Communication starts with a handshake where the client passes logging
parameters to the authz helper. The client then sends zero or more
authorization requests, each of which is answered by a positive or
negative permit. A positive permit can include an access token that
should be used to download data. The permits are cached by the client
with a TTL chosen by the authz helper. On unmount, the client sends a
quit command to the authz helper.
When spawned, the authz helper's environment is prepopulated with all
CVMFS_AUTHZ_... environment variables that are in the CernVM-FS
client's environment. Furthermore, the parameter
CVMFS_AUTHZ_HELPER=yes is set.
The JSON snippet of every message contains msgid and revision
integer fields. The revision is currently 0 and unused. Message IDs
indicate certain other fields that can or should be present. Additional
JSON text is ignored. The message ID can be one of the following
0- Cvmfs: "Hello, helper, are you there?" (handshake)

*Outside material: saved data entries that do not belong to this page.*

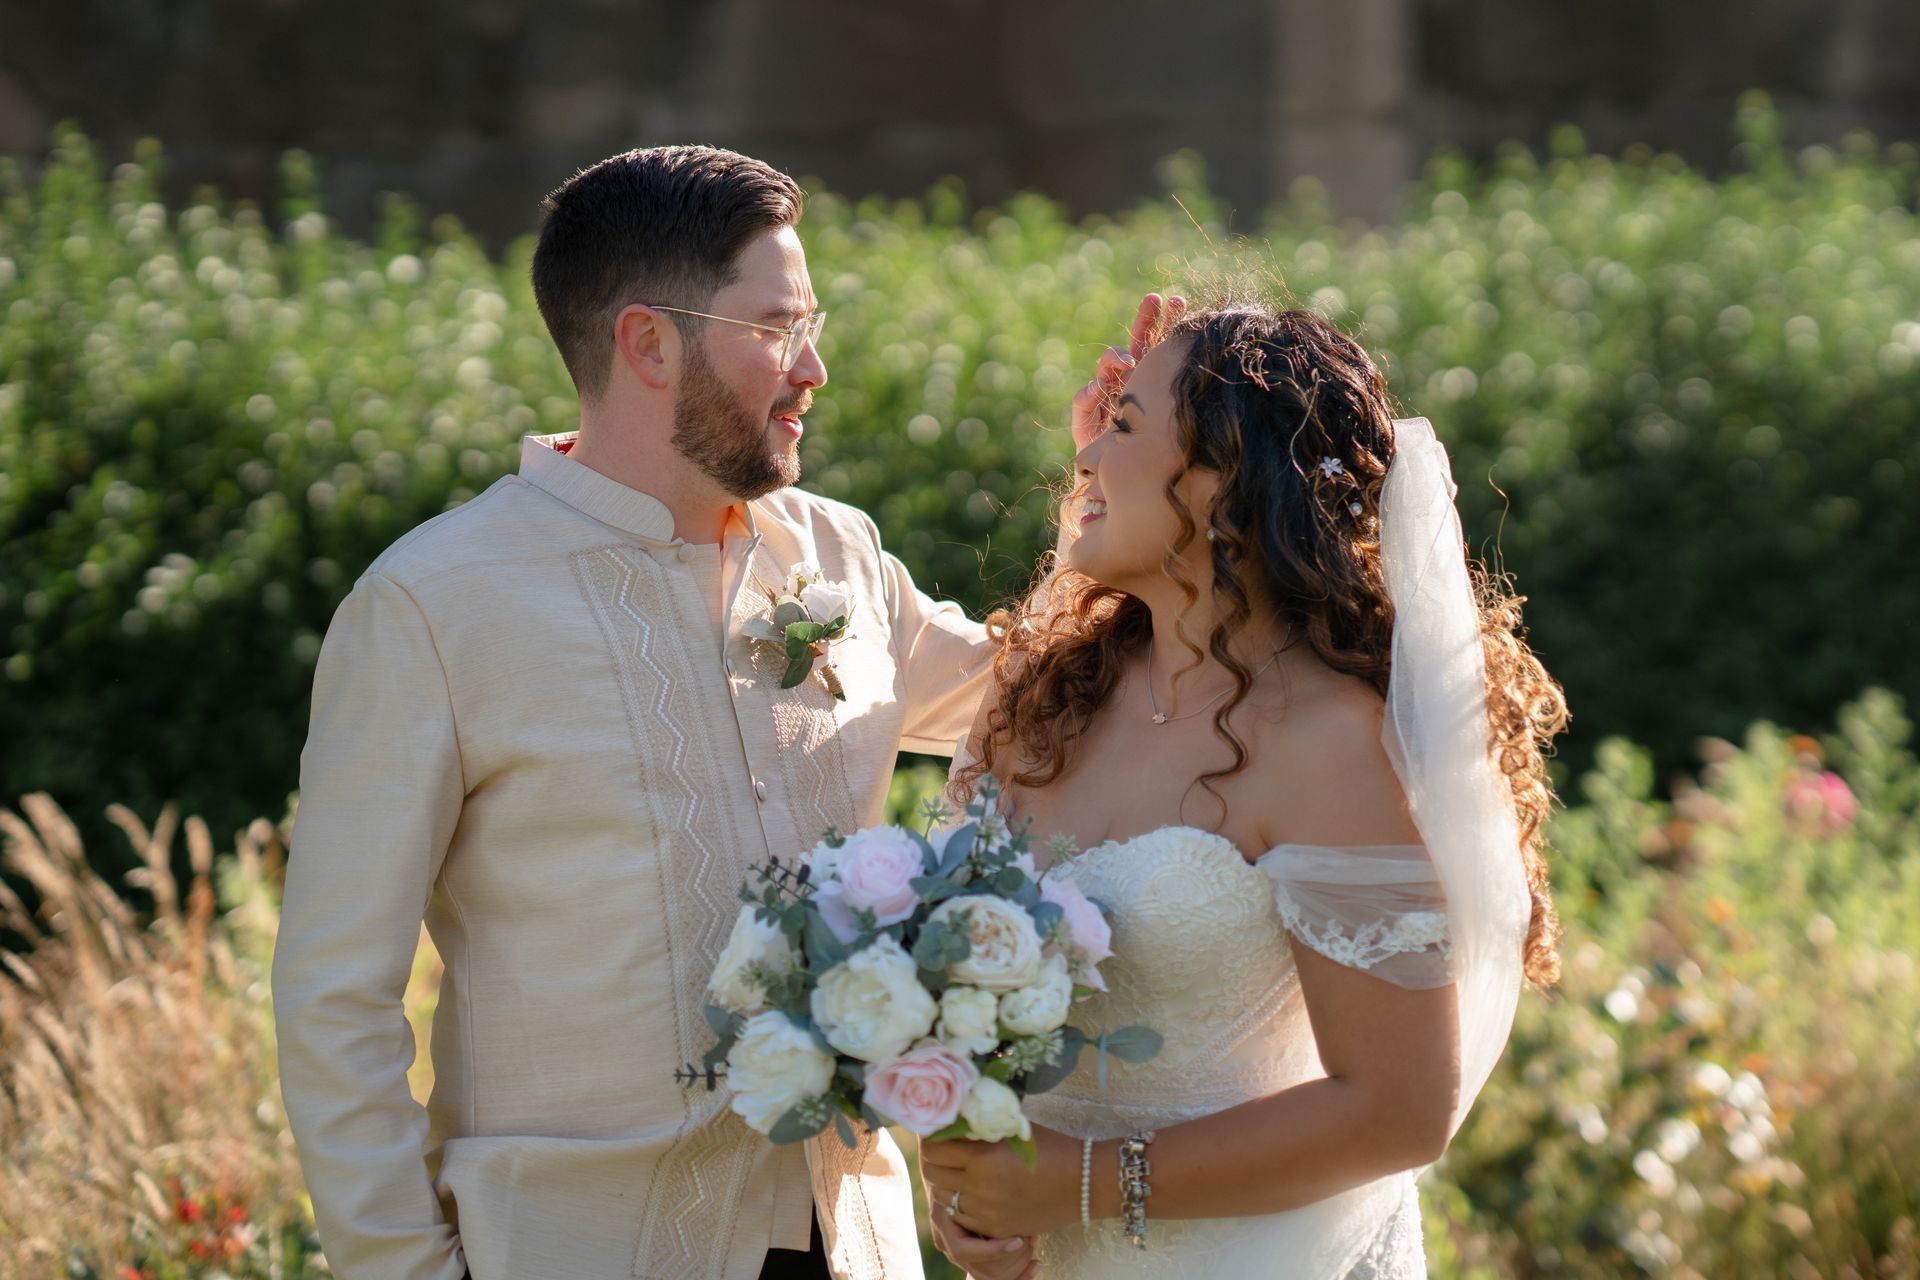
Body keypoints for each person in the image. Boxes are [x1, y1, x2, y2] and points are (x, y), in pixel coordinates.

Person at [270, 144, 1002, 1280]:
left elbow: (1049, 692)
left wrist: (1133, 482)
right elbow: (335, 996)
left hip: (853, 1242)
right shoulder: (432, 604)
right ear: (649, 342)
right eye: (777, 328)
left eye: (811, 325)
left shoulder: (842, 552)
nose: (814, 368)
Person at [919, 301, 1569, 1278]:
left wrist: (1085, 1182)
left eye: (1123, 427)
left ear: (1223, 479)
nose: (1084, 457)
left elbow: (1400, 1109)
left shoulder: (1327, 744)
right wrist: (973, 1189)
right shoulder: (1043, 699)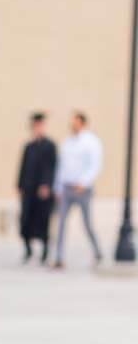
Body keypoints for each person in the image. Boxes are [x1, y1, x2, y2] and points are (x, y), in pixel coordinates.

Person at [52, 111, 104, 269]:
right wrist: (58, 187)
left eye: (75, 121)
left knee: (87, 224)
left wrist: (84, 182)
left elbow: (95, 165)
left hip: (82, 189)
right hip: (66, 189)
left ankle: (97, 252)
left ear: (82, 123)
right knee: (60, 223)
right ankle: (59, 257)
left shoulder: (91, 142)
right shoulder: (67, 142)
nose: (72, 124)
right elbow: (61, 167)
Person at [16, 111, 56, 263]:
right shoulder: (29, 146)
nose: (37, 128)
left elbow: (51, 168)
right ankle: (28, 249)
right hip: (28, 189)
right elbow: (22, 167)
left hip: (43, 191)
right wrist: (19, 185)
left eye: (39, 125)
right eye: (35, 126)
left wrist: (46, 184)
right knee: (25, 219)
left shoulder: (50, 146)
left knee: (43, 220)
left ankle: (45, 250)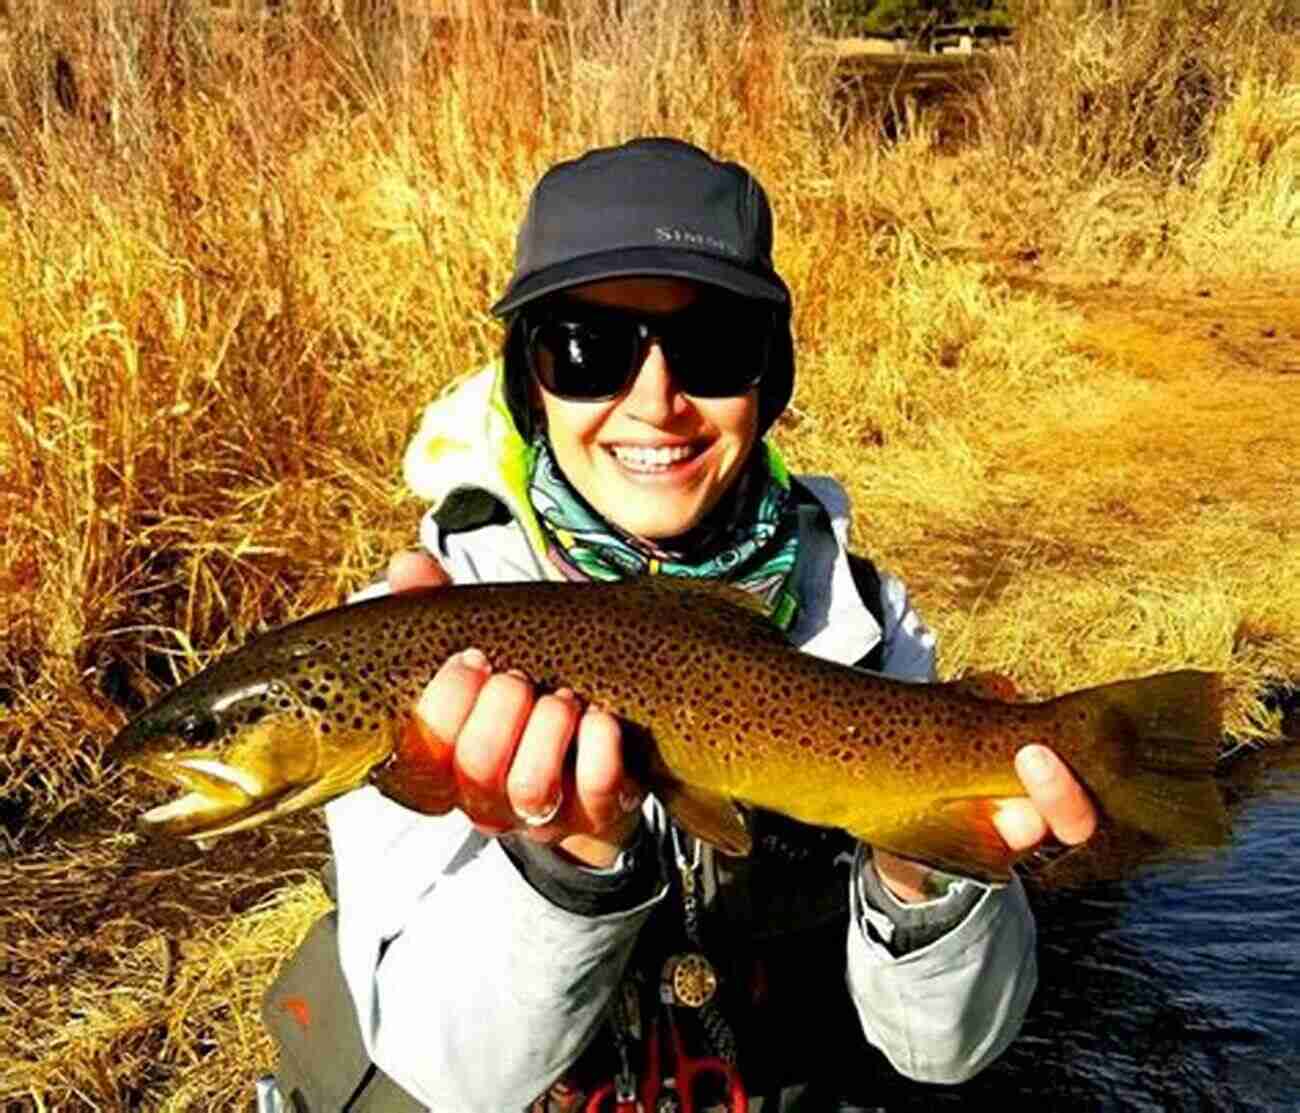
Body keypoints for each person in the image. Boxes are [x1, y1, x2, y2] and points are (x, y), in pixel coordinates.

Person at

1- Helper: "Yes, cvmfs, I'm here" (handshake reply)
2- Cvmfs: "Please verify, helper" (verification request)
3- Helper: "I verified, cvmfs, here's the result" (permit)
4- Cvmfs: "Please shutdown, helper" (termination)
Handshake and Termination¶
In the JSON snippet of the handshake, the CernVM-FS client transmits the
fully qualified repository name (fqrn string field) and the syslog
facility and syslog level the helper is supposed to use
(syslog_facility, syslog_level integer fields). The handshake reply
as well as the termination have no additional payload.
Verification Requests¶
A verification request contains the uid, gid, and pid of the calling
process (uid, gid, pid integer fields). It furthermore contains
the Base64 encoded membership string from the membership requirement
(membership string field).
The permit has to contain a status indicating success or failure
(status integer field) and a time to live for this reply in seconds
(ttl integer field). The status can be one of the following
0- Success (allow access)
1- Authentication token of the user not found (deny access)
2- Invalid authentication token (deny access)
3- User is not member of the required groups (deny access)
On success, the permit can optionally contain a Base64 encoded version
of either an X.509 proxy certificate (x509_proxy string field) or a
bearer token (bearer_token string field). These credentials are used
by the CernVM-FS client when downloading nested catalogs files as
client-side HTTPS authentication information.